Dearth – To Crown All Befoulment [Things You Might Have Missed 2020]

I just like violent music. Death metal is the last word in musical aggression but it knows many phrases. Bone-crunching verbs and enough unsavory adjectives to terrify the dead all terminate in one fatal piece of punctuation. California’s Dearth utilize their pen to grave ends. Debut album To Crown All Befoulment is a monstrous work of churning death metal, pierced with dissonance and trailing black blood. If you thought you knew aural ugliness in 2020 then steel your nerves. This abomination still has superlatives to spill even as the year fades into yesterday.

Traditionally, we all know what blackened death metal means. Big riffs, black metal tuning and an increase in tremolos. Dearth are far more inclined to ingest the crux of each genre and regurgitate the base elements in a torrent of ash. Although the album is relentless and best experienced as a whole, Dearth certainly aren’t incapable of writing discernable moments. “Writhing in Cellophane Cages” and “The Reverence of Swine” both deal in small abrasions amidst the bludgeoning. These brief repetitions act as focul points until the nihilism of black and the punishment of death reconvene to, quite literally, Crown All Befoulment. The affront to basic decency whispers over every note.

Guitarist Connor Allen’s grinding passages strike a fine synergy with Justin Divver’s inhuman drumming. Every now and then, a little of that New York school of rhythm rears its head in their interplay. “Autoasphyxia” occasionally pauses it’s bluster to focus on more mid-paced intricacies while “Death Sown in Polluted Soil” builds on a dissonant foundation to volatile heights. Thematically, the album appears to exacerbate as it proceeds. To Crown All Befoulment peaks with “Blight,” a fever-pitch of vile incantation that reveals Dearth as a single-minded entity that leaves nothing but molten spite in its wake.

I’ve enjoyed some vicious albums in my time but Dearth have succeeded in conjuring some of the most innately hostile death metal I’ve heard all year. Since the album’s release, I’ve often found the experience to be strangely cathartic.
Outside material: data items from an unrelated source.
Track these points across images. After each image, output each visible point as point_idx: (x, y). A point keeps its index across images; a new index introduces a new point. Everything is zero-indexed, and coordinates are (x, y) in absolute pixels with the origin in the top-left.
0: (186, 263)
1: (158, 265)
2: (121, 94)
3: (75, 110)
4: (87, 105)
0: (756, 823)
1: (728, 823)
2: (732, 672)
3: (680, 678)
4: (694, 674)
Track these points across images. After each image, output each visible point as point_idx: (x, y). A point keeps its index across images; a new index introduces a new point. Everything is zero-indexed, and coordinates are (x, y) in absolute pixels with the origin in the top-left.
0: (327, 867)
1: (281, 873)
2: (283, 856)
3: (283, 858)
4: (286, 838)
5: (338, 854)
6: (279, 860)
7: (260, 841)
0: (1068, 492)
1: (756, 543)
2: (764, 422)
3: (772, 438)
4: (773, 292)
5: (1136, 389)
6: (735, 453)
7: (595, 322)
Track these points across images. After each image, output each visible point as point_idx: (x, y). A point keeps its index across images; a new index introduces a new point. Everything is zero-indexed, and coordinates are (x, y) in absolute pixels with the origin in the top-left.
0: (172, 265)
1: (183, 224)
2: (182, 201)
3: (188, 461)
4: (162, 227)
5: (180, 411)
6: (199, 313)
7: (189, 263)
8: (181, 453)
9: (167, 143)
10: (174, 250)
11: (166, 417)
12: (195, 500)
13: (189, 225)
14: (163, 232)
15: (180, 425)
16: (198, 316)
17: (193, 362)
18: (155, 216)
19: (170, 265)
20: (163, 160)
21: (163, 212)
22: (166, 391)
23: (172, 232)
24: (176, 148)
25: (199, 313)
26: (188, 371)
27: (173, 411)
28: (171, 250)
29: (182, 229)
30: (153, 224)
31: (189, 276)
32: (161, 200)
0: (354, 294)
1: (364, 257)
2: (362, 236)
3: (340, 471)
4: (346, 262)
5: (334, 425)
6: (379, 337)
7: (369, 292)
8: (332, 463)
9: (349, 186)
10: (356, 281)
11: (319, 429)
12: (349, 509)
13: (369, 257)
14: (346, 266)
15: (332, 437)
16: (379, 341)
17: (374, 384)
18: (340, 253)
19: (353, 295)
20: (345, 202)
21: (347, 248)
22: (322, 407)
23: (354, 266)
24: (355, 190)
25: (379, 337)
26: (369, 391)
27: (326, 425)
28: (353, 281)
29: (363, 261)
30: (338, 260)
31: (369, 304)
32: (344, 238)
The record’s apoplectic nature has helped me exorcise more than a few demons throughout a challenging twelve months. To Crown All Befoulment isn’t likely to turn anyone’s head with a taste for traditionalism. But if, like me, you can’t get enough of that seductive scorn, then do not continue to deprive yourself of one of 2020’s most barbarous cuts.

Tracks to Check Out: There are only six songs… You can do it.